Big Business and Big Banks Freak Out Over End of DACA

The Associated Press
The Associated Press

Top executives at some of America’s largest companies and business groups denounced the Trump administration’s decision to end Deferred Action for Childhood Arrivals, the Obama-era program that exempted certain illegal immigrants from America’s immigration laws.

J.P. Morgan Chase chief Jamie Dimon was among the first to voice his opposition to the end of DACA.

“America always has been a country of immigrants,” Dimon said in a statement from the Business Roundtable, a big business pressure group, which he chairs. “And, when people come here to learn, work hard and give back their communities, we should allow them to stay in the United States.”

“Wells Fargo believes young, undocumented immigrants brought to America as children should have an opportunity to stay,” Wells Fargo spokewoman Jennifer Dunn said in a statement to Bloomberg News. “DACA is relevant to our team members and the communities we serve.”

Javier Palomarez, the chief of the United States Hispanic Chamber of Commerce, resigned from the president’s National Diversity Coalition group.

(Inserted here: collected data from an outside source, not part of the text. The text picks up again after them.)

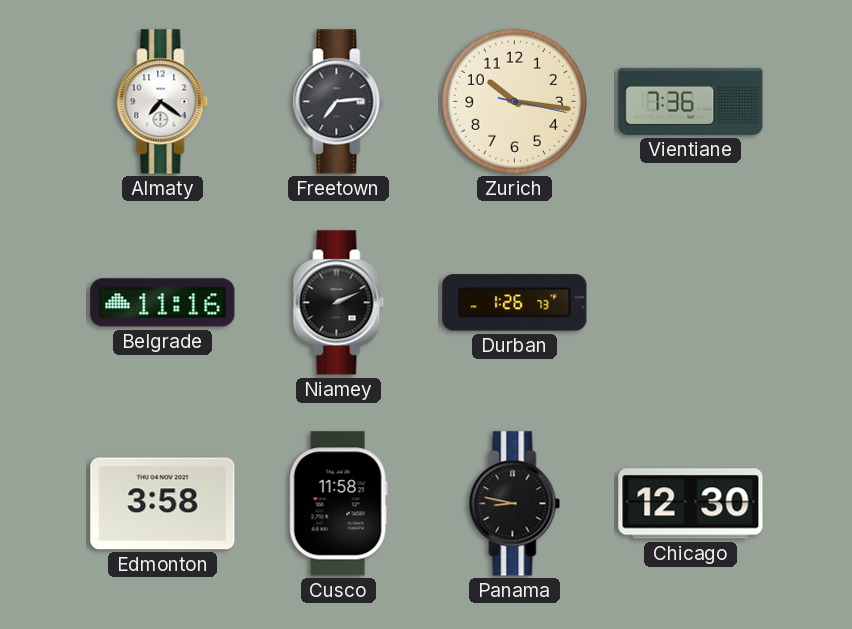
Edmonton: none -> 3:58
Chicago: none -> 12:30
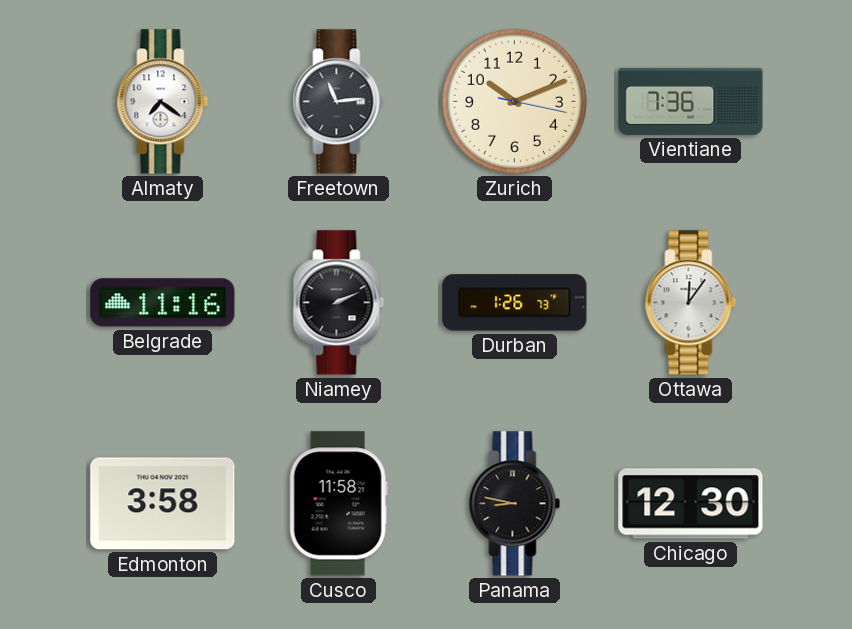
Freetown: 7:14 -> 11:14
Zurich: 10:16 -> 10:11
Ottawa: none -> 12:06
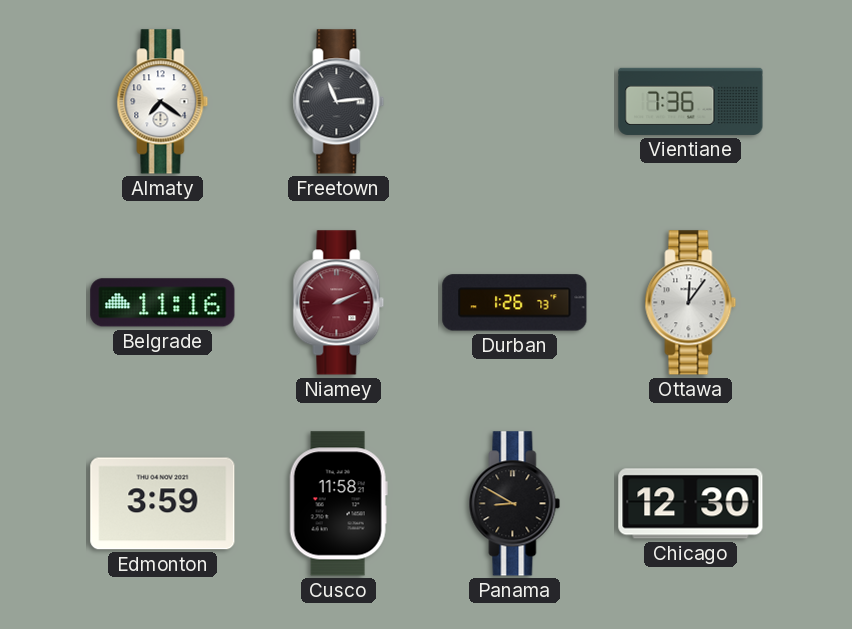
Zurich: 10:11 -> none
Niamey dial: black -> burgundy
Edmonton: 3:58 -> 3:59
Panama: 8:47 -> 8:50
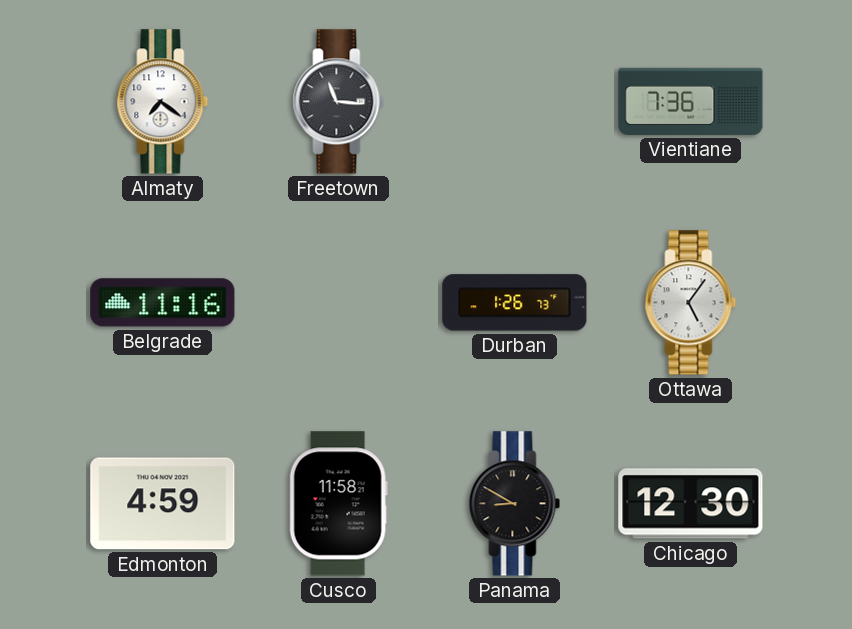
Freetown: 11:14 -> 11:16
Niamey: 2:11 -> none
Ottawa: 12:06 -> 5:06
Edmonton: 3:59 -> 4:59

“The USHCC vehemently opposes the President’s inhuman and economically harmful decision to terminate DACA,” Palomarez said in a statement.

There is no evidence that terminating DACA, which covered nearly 800,000 illegal immigrants, would economically harm the United States. The U.S. civilian labor force includes around 157,830,000 people, according to the Bureau of Labor Statistics. If all DACA immigrants were workers, they would make up about 0.5 percent of the workforce.